Beyond the cancer cell: progression-level determinants highlight the multiscale nature of carcinogenesis risk.

Over the last several decades, improved awareness of the prevalence of carcinogens in the environment, along with a growing appreciation of the complexity of the carcinogenesis process, has shifted policy on cancer risk from one of strict avoidance of carcinogens to one of adherence to exposure limits deemed "safe" based on quantitative risk estimation. Meanwhile, given the mutagenic nature of most carcinogens, attention has gravitated to developing a genetic rationale for measuring and comparing risks.

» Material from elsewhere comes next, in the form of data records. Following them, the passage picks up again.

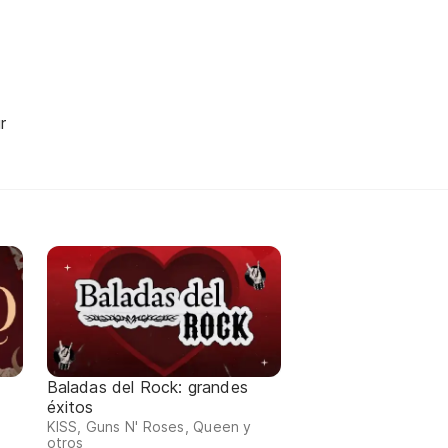
r
Baladas del Rock: grandes
éxitos
KISS, Guns N' Roses, Queen y
otros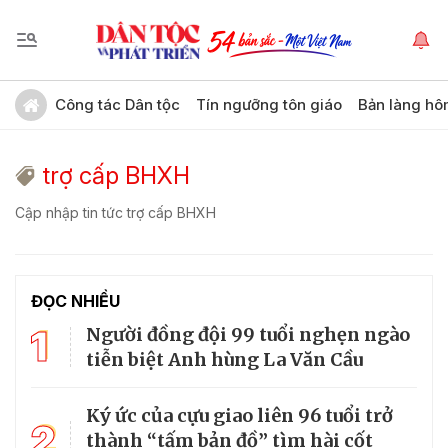
Công tác Dân tộc
Tín ngưỡng tôn giáo
Bản làng hô
trợ cấp BHXH
Cập nhập tin tức trợ cấp BHXH
ĐỌC NHIỀU
1
Người đồng đội 99 tuổi nghẹn ngào
tiễn biệt Anh hùng La Văn Cầu
Ký ức của cựu giao liên 96 tuổi trở
2
thành “tấm bản đồ” tìm hài cốt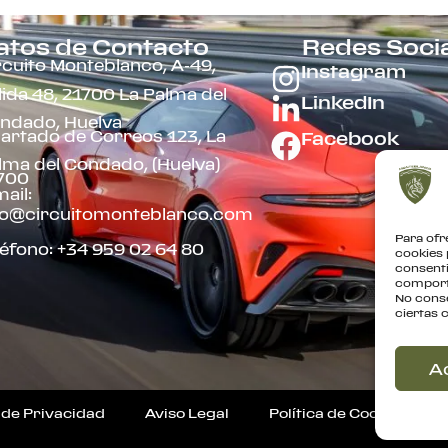
atos de Contacto
Redes Soci
rcuito Monteblanco, A-49,
Instagram
lida 48, 21700 La Palma del
LinkedIn
ndado, Huelva
artado de Correos 123, La
Facebook
lma del Condado, (Huelva)
700
ail:
fo@circuitomonteblanco.com
Para ofr
léfono: +34 959 02 64 80
cookies 
consenti
comporta
No conse
ciertas 
A
a de Privacidad
Aviso Legal
Política de Cookies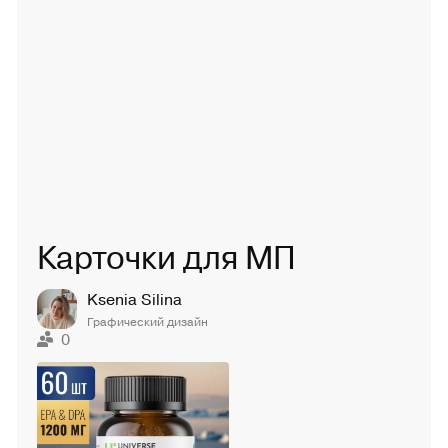
Карточки для МП
Ksenia Silina
Графический дизайн
0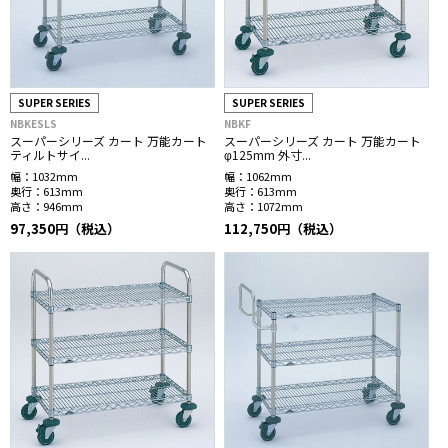
SUPER SERIES
SUPER SERIES
NBKESLS
NBKF
スーパーシリーズ カート 万能カート
スーパーシリーズ カート 万能カート
ティルトサイ...
φ125mm 外寸...
幅：
1032mm
幅：
1062mm
奥行：
613mm
奥行：
613mm
高さ：
946mm
高さ：
1072mm
97,350円（税込）
112,750円（税込）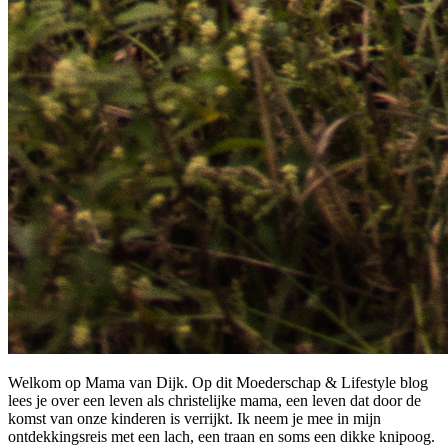
Welkom op Mama van Dijk. Op dit Moederschap & Lifestyle blog
lees je over een leven als christelijke mama, een leven dat door de
komst van onze kinderen is verrijkt. Ik neem je mee in mijn
ontdekkingsreis met een lach, een traan en soms een dikke knipoog.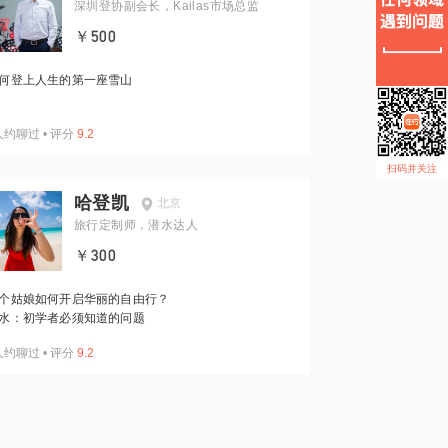
深圳登协副会长，Kailas市场总监
￥500
何登上人生的第一座雪山
人约聊过
•
评分
9.2
扫码并关注
哈登凯
北京
旅行定制师，潜水达人
￥300
个姑娘如何开启华丽的自由行？
水：初学者必须知道的问题
人约聊过
•
评分
9.2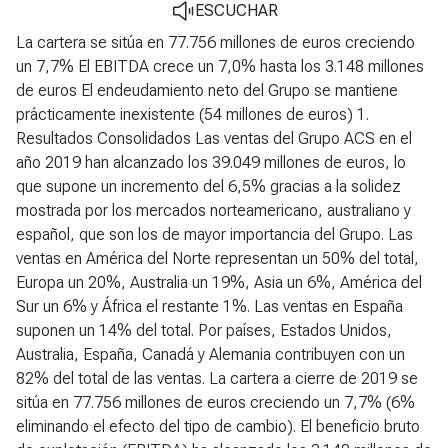
ESCUCHAR
La cartera se sitúa en 77.756 millones de euros creciendo
un 7,7%
El EBITDA crece un 7,0% hasta los 3.148 millones
de euros
El endeudamiento neto del Grupo se mantiene
prácticamente inexistente (54 millones de euros)
1.
Resultados Consolidados
Las ventas del Grupo ACS en el
año 2019 han alcanzado los 39.049 millones de euros, lo
que supone un incremento del 6,5% gracias a la solidez
mostrada por los mercados norteamericano, australiano y
español, que son los de mayor importancia del Grupo. Las
ventas en América del Norte representan un 50% del total,
Europa un 20%, Australia un 19%, Asia un 6%, América del
Sur un 6% y África el restante 1%. Las ventas en España
suponen un 14% del total. Por países, Estados Unidos,
Australia, España, Canadá y Alemania contribuyen con un
82% del total de las ventas. La cartera a cierre de 2019 se
sitúa en 77.756 millones de euros creciendo un 7,7% (6%
eliminando el efecto del tipo de cambio). El beneficio bruto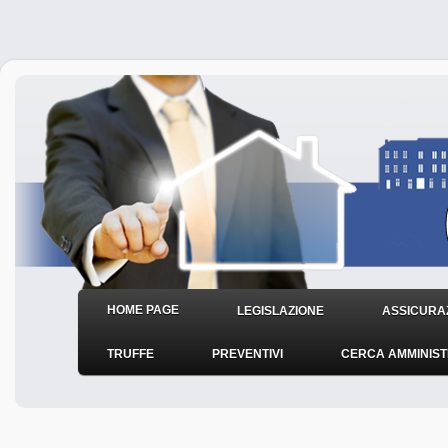
HOME PAGE
LEGISLAZIONE
ASSICURAZ
TRUFFE
PREVENTIVI
CERCA AMMINIS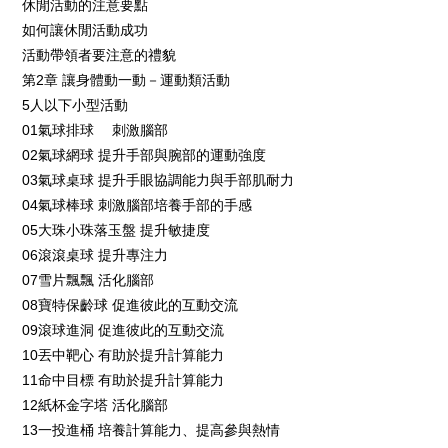
休閒活動的注意要點
如何讓休閒活動成功
活動帶領者要注意的禮貌
第2章 讓身體動一動－運動類活動
5人以下小型活動
01氣球排球 刺激腦部
02氣球網球 提升手部與腕部的運動強度
03氣球桌球 提升手眼協調能力與手部肌耐力
04氣球棒球 刺激腦部培養手部的手感
05大珠小珠落玉盤 提升敏捷度
06滾滾桌球 提升專注力
07雪片飄飄 活化腦部
08寶特保齡球 促進彼此的互動交流
09滾球進洞 促進彼此的互動交流
10丟中靶心 有助於提升計算能力
11命中目標 有助於提升計算能力
12紙杯金字塔 活化腦部
13一投進桶 培養計算能力、提高參與熱情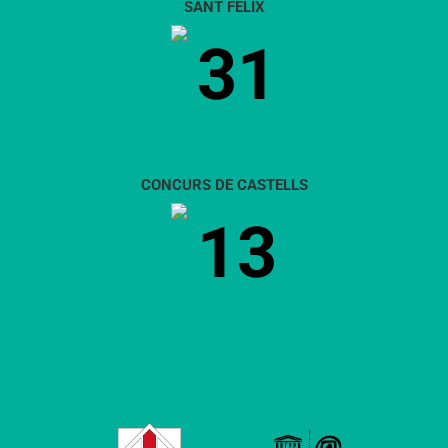
SANT FÈLIX
31
CONCURS DE CASTELLS
13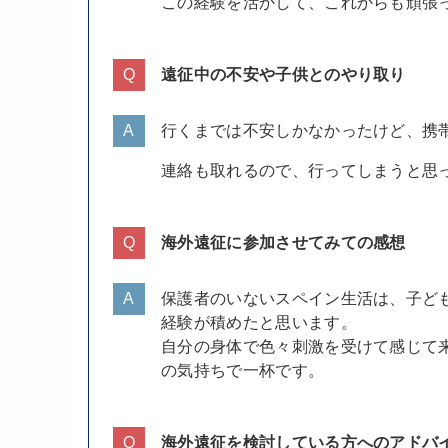
この経験を活かして、これからも頑張
遠征中の不安や子供とのやり取り
行くまでは不安しかなかったけど、携
連絡も取れるので、行ってしまうと思
海外遠征に参加させてみての感想
保護者のいないスペイン生活は、子ど
経験が積めたと思います。
自分の身体で色々刺激を受けて感じて
の気持ちで一杯です。
海外遠征を検討している方へのアドバ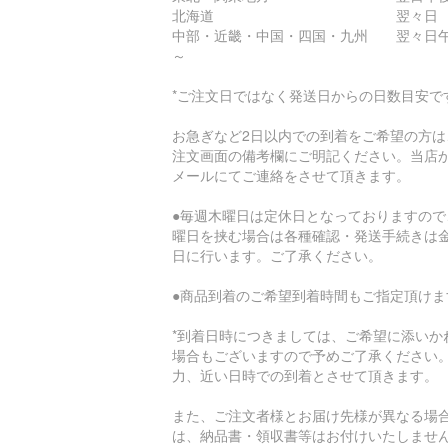
北海道 翌々日
中部・近畿・中国・四国・九州 翌々日
～
*ご注文日ではなく発送日からの日数目安で
お急ぎなど2日以内での到着をご希望の方は
注文画面の備考欄にご明記ください。当店
メールにてご連絡をさせて頂きます。
●毎週木曜日は定休日となっておりますので
曜日を挟む場合は各種確認・発送手続きは
日に行います。ご了承ください。
●商品到着のご希望到着時間もご指定頂けま
*到着日時につきましては、ご希望に添いか
場合もございますので予めご了承ください
力、近い日時での到着とさせて頂きます。
また、ご注文者様とお届け先様が異なる場
は、納品書・領収書等はお付けいたしませ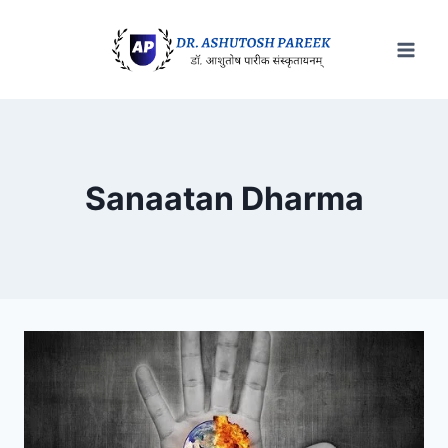
Skip
to
content
Sanaatan Dharma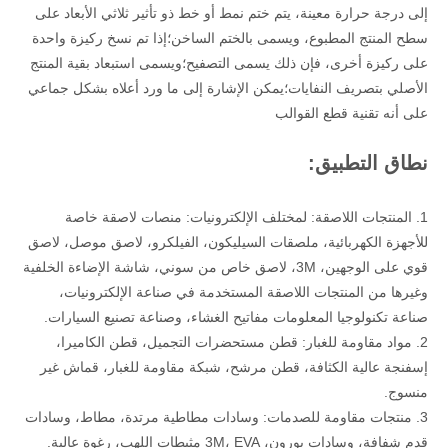
إلى درجة حرارة معينة، يتم ختم نمط أو خط ذو تأثير ثلاثي الأبعاد على
سطح المنتج المطبوع، ويسمى بالختم الساخن؛إذا تم نسخ ركيزة واحدة
على ركيزة أخرى، فإن ذلك يسمى التصفيح؛ويسمى استبعاد بقية المنتج
الأصلي بتصريف النفايات؛يمكن الإشارة إلى ما ورد أعلاه بشكل جماعي
على أنه تقنية قطع القوالب
نطاق التطبيق:
1. المنتجات اللاصقة: لمختلف الإلكترونيات: منصات لاصقة خاصة
للأجهزة الكهربائية، ملصقات السيليكون، الفيلكرو، لاصق موصل، لاصق
قوي على الوجهين، 3M، لاصق خاص من سوني، شاشة الإضاءة الخلفية
وغيرها من المنتجات اللاصقة المستخدمة في صناعة الإلكترونيات،
صناعة تكنولوجيا المعلومات مفاتيح الغشاء، وصناعة تصنيع السيارات.
2. مواد مقاومة للغبار: قطن مستحضرات التجميل، قطن الكاميرا،
إسفنجة عالية الكثافة، قطن مرشح، شبكة مقاومة للغبار، قماش غير
منسوج.
3. منتجات مقاومة للصدمات: وسادات مطاطية مرتدة، مطاط، وسادات
قدم شفافة، وسادات بورون، 3M، EVA مثبطات اللهب، رغوة عالية.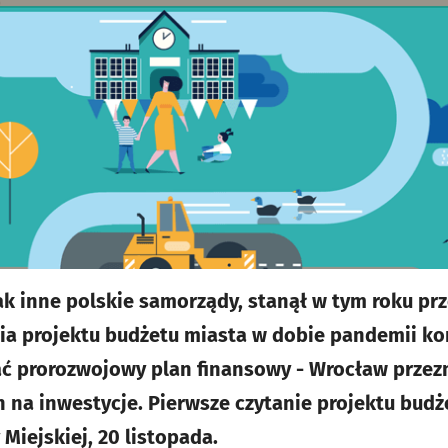
k inne polskie samorządy, stanął w tym roku pr
a projektu budżetu miasta w dobie pandemii ko
ć prorozwojowy plan finansowy - Wrocław przez
h na inwestycje. Pierwsze czytanie projektu budż
 Miejskiej, 20 listopada.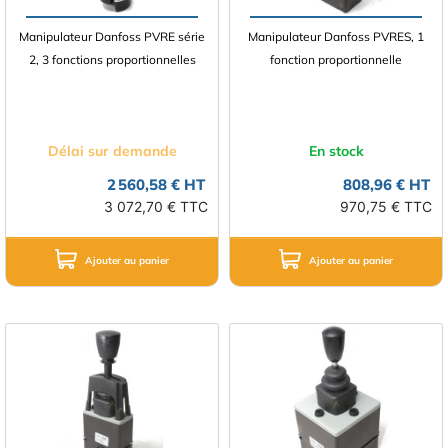
Manipulateur Danfoss PVRE série
Manipulateur Danfoss PVRES, 1
2, 3 fonctions proportionnelles
fonction proportionnelle
Délai sur demande
En stock
2 560,58 € HT
808,96 € HT
3 072,70 € TTC
970,75 € TTC
Ajouter au panier
Ajouter au panier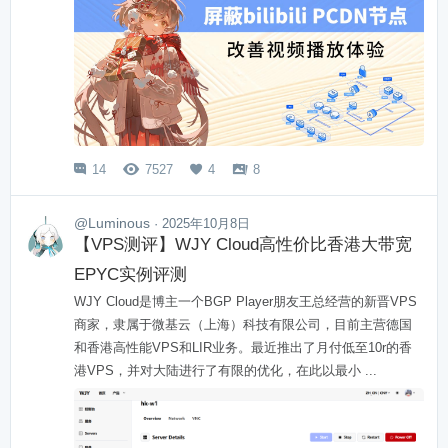
14
7527
4
8




@Luminous
· 2025年10月8日
【VPS测评】WJY Cloud高性价比香港大带宽
EPYC实例评测
WJY Cloud是博主一个BGP Player朋友王总经营的新晋VPS
商家，隶属于微基云（上海）科技有限公司，目前主营德国
和香港高性能VPS和LIR业务。最近推出了月付低至10r的香
港VPS，并对大陆进行了有限的优化，在此以最小 ...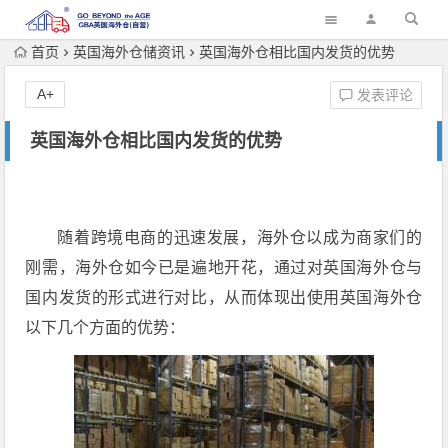
首页
英国海外仓储资讯
英国海外仓相比国内发货的优势
A+
发表评论
英国海外仓相比国内发货的优势
随着跨境电商的迅速发展，海外仓以成为商家们的
刚需，海外仓如今已是遍地开花，通过对英国海外仓与
国内发货的形式进行对比，从而体现出使用英国海外仓
以下几个方面的优势：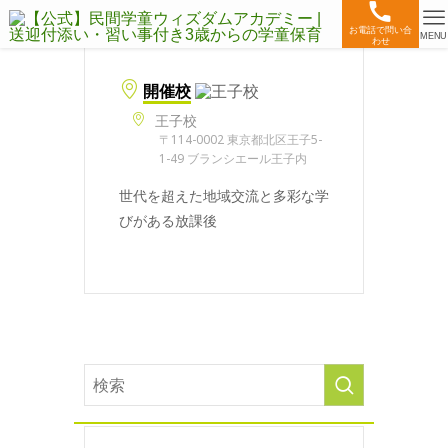
お電話で問い合
MENU
わせ
開催校
王子校
〒114-0002 東京都北区王子5-
1-49 ブランシエール王子内
世代を超えた地域交流と多彩な学
びがある放課後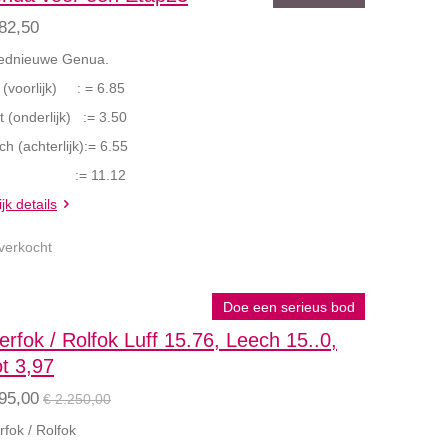
82,50
ednieuwe Genua.
 (voorlijk) : = 6.85
t (onderlijk) := 3.50
h (achterlijk):= 6.55
1 := 11.12
jk details
tverkocht
Doe een serieus bod
erfok / Rolfok Luff 15.76, Leech 15..0,
ot 3,97
95,00
€ 2.250,00
rfok / Rolfok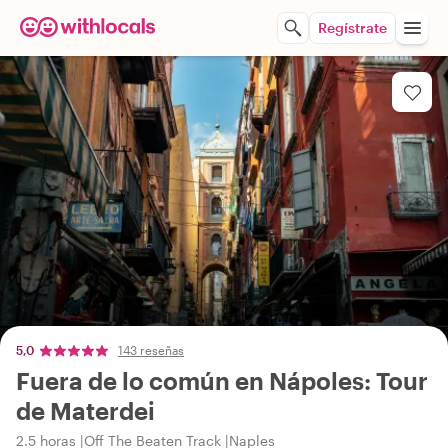
Regístrate
5,0
143 reseñas
Fuera de lo común en Nápoles: Tour
de Materdei
2.5 horas
Off The Beaten Track
Naples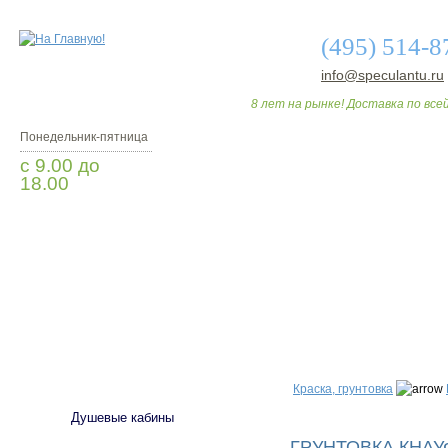
(495) 514-8
info@speculantu.ru
8 лет на рынке! Доставка по всей
Понедельник-пятница
с 9.00 до
18.00
Заказать звонок
О МАГАЗИНЕ
ДО
САНТЕХНИКА
Краска, грунтовка
Душевые кабины
ГРУНТОВКА КНАУ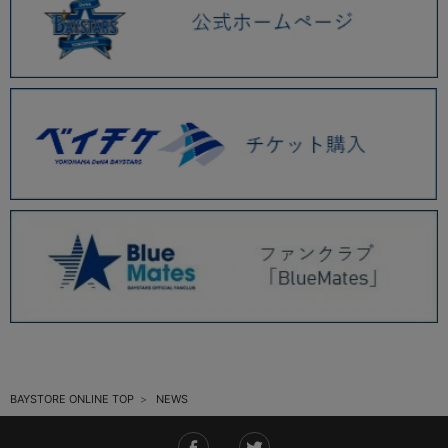
2025.11 (6)
2025.10 (5)
2025.09 (5)
2025.08 (6)
2025.07 (6)
2025.06 (8)
2025.05 (9)
2025.04 (9)
2025.03 (9)
2025.02 (6)
BAYSTORE ONLINE TOP
NEWS
2025.01 (12)
2024.12 (7)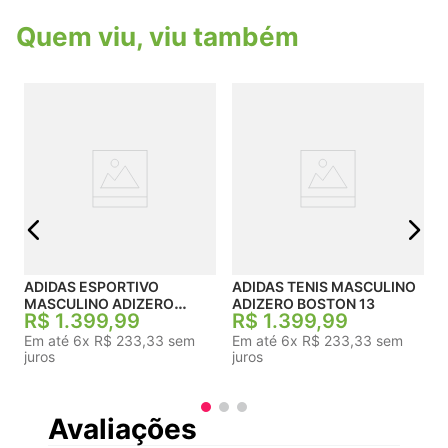
Quem viu, viu também
j
ADIDAS ESPORTIVO
ADIDAS TENIS MASCULINO
MASCULINO ADIZERO
ADIZERO BOSTON 13
R$
1
.
399
,
99
R$
1
.
399
,
99
BOSTON 13
Em até
6
x
R$
233
,
33
sem
Em até
6
x
R$
233
,
33
sem
juros
juros
Avaliações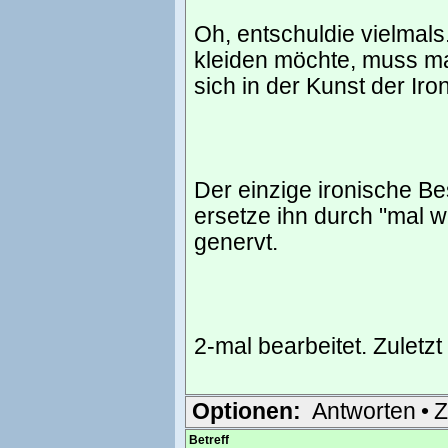
Oh, entschuldie vielmals
kleiden möchte, muss ma
sich in der Kunst der Ir
Der einzige ironische Be
ersetze ihn durch "mal w
genervt.
2-mal bearbeitet. Zuletz
Optionen:
Antworten
•
Z
Betreff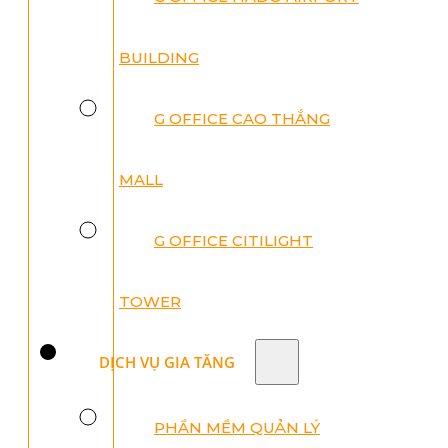
BUILDING
G OFFICE CAO THẮNG
MALL
G OFFICE CITILIGHT
TOWER
DỊCH VỤ GIA TĂNG
PHẦN MỀM QUẢN LÝ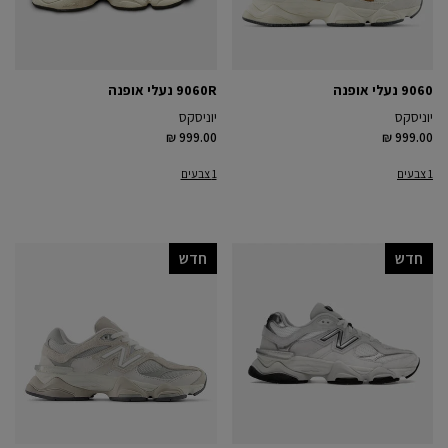
9060 נעלי אופנה
9060R נעלי אופנה
יוניסקס
יוניסקס
₪ 999.00
₪ 999.00
1 צבעים
1 צבעים
חדש
חדש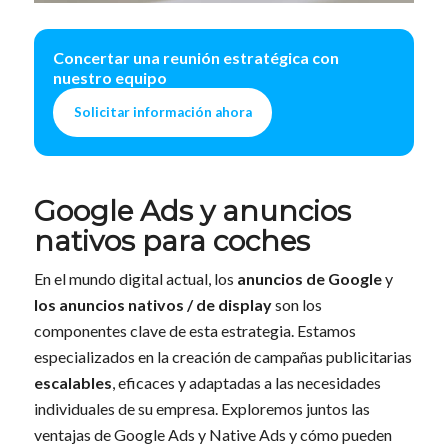
Concertar una reunión estratégica con
nuestro equipo
Solicitar información ahora
Google Ads y anuncios
nativos para coches
En el mundo digital actual, los
anuncios de Google
y
los anuncios nativos / de display
son los
componentes clave de esta estrategia. Estamos
especializados en la creación de campañas publicitarias
escalables
, eficaces y adaptadas a las necesidades
individuales de su empresa. Exploremos juntos las
ventajas de Google Ads y Native Ads y cómo pueden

This focus has culminated in the now well-established multistage mutational paradigm, which holds that a stepwise sequence of mutations drives cell "initiation" and the subsequent "transformation" of an initiated cell into a cancer cell, and that, once created, a cancer cell will inevitably undergo "progression" to become overt disease. Unanticipated by this paradigm is the effect progression-phase population- and tissue-level bottleneck events may have on this process. Attesting to this is the prevalence of tumor dormancy, a state of arrested growth of an otherwise fully malignant, often microscopic cancer mass, maintained by interactions among cancer cells and between cancer and host cells. The proper inclusion of such progression-modifying influences would clearly behoove risk estimation and improve our understanding of the natural history of cancer by accounting for the less-than-certain risk of eventual cancer disease even when cancer cells are present. Such an improved understanding, in turn, stands to better inform policy-making and influence such clinical practice decisions as whether to treat the increasingly smaller tumors detectable with advancing technologies.